Djuric gained somewhat instant glory at Zürich, following a goal against Milan on San Siro in the 2008–09 UEFA Cup first round, however, Milan won both matches with 4–1 totally. Djuric helpt Zürich win the 2008–09 season and then scored twice during the qualification rounds to the 2009–10 UEFA Champions League. Djuric playing in Zürich didn't go unnoticed and it was soon speculation once again that he would move to various clubs, among them Fiorentina, Montpellier and Valenciennes.

===Valenciennes===
On 13 January 2012, Valenciennes confirmed that they had signed him on a three-and a half-year-contract. After struggling with injuries, he joined Danish club Odense on loan for the 2013–14 season.

===Aarau===
At the end of the 2013–14 season, Djuric signed a one-year deal for Swiss club FC Aarau for an undisclosed fee.

===Dalkurd FF===
Ahead of the 2016 Superettan season, Djuric signed for Dalkurd FF where he ended up playing 20 games and scoring 2 goals.

=== GAIS ===
In 2017, Djuric signed for the Superettan club GAIS. Djuric left GAIS at the end of the 2018 season.
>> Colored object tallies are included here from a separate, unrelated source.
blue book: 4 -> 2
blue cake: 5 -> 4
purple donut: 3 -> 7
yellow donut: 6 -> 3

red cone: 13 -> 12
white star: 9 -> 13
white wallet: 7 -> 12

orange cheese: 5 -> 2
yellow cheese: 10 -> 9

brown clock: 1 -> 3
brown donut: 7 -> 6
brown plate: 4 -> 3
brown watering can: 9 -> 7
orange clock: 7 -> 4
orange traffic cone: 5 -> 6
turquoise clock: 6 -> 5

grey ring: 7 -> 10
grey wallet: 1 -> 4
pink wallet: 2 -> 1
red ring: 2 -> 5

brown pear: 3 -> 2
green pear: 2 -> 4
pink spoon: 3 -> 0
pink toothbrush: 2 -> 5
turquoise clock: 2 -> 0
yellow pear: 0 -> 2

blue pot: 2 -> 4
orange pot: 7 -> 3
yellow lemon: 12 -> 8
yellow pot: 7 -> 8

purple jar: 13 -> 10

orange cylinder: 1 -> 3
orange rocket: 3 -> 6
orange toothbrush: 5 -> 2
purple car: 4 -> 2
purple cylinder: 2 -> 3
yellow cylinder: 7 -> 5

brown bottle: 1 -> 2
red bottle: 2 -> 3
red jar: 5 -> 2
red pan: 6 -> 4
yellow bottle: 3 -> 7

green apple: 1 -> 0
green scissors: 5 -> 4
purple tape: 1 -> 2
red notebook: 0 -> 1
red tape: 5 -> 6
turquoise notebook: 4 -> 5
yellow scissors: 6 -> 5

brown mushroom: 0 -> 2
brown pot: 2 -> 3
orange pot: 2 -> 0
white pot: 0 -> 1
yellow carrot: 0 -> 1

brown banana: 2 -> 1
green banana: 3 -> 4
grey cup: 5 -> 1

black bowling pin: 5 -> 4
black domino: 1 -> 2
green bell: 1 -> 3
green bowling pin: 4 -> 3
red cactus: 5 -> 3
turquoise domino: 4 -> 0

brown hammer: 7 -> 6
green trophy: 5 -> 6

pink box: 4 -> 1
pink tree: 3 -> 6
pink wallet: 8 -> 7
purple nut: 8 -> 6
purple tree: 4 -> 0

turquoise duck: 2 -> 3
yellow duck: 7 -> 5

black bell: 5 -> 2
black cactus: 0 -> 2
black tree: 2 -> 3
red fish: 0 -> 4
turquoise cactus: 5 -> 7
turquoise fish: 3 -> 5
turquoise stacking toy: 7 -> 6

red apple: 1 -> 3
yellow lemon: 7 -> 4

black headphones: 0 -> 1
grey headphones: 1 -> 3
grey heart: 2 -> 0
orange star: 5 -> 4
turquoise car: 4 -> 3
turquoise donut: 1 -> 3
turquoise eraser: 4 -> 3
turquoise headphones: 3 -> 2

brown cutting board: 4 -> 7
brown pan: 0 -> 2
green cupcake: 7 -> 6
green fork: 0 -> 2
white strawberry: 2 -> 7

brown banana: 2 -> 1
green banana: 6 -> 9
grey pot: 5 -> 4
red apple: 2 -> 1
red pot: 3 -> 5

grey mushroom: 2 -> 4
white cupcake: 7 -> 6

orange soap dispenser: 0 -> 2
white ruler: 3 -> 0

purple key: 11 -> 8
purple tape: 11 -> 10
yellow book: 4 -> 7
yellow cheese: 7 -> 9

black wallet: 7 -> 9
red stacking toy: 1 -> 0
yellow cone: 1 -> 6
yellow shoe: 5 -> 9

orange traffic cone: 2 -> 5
===Return to Halmstads BK===
On 26 February 2019, Djuric returned to Halmstads BK on a contract until the end of 2020.

==International career==

===Youth===
Djuric made his debut for Sweden's U-21 team in 2004 against Portugals U-21 team on 17 February. He was also part of Sweden's squad to the 2004 UEFA European U-21 Championship, which ended in 4th place.

===Senior===
Djuric where called up to Sweden's national team prior to its January tour in United States in 2005, being placed on the bench against South Korea, he came on as a substitute against Mexico.

==Personal life==
Djuric is of Serb descent, and his parents are from Loznica, Serbia.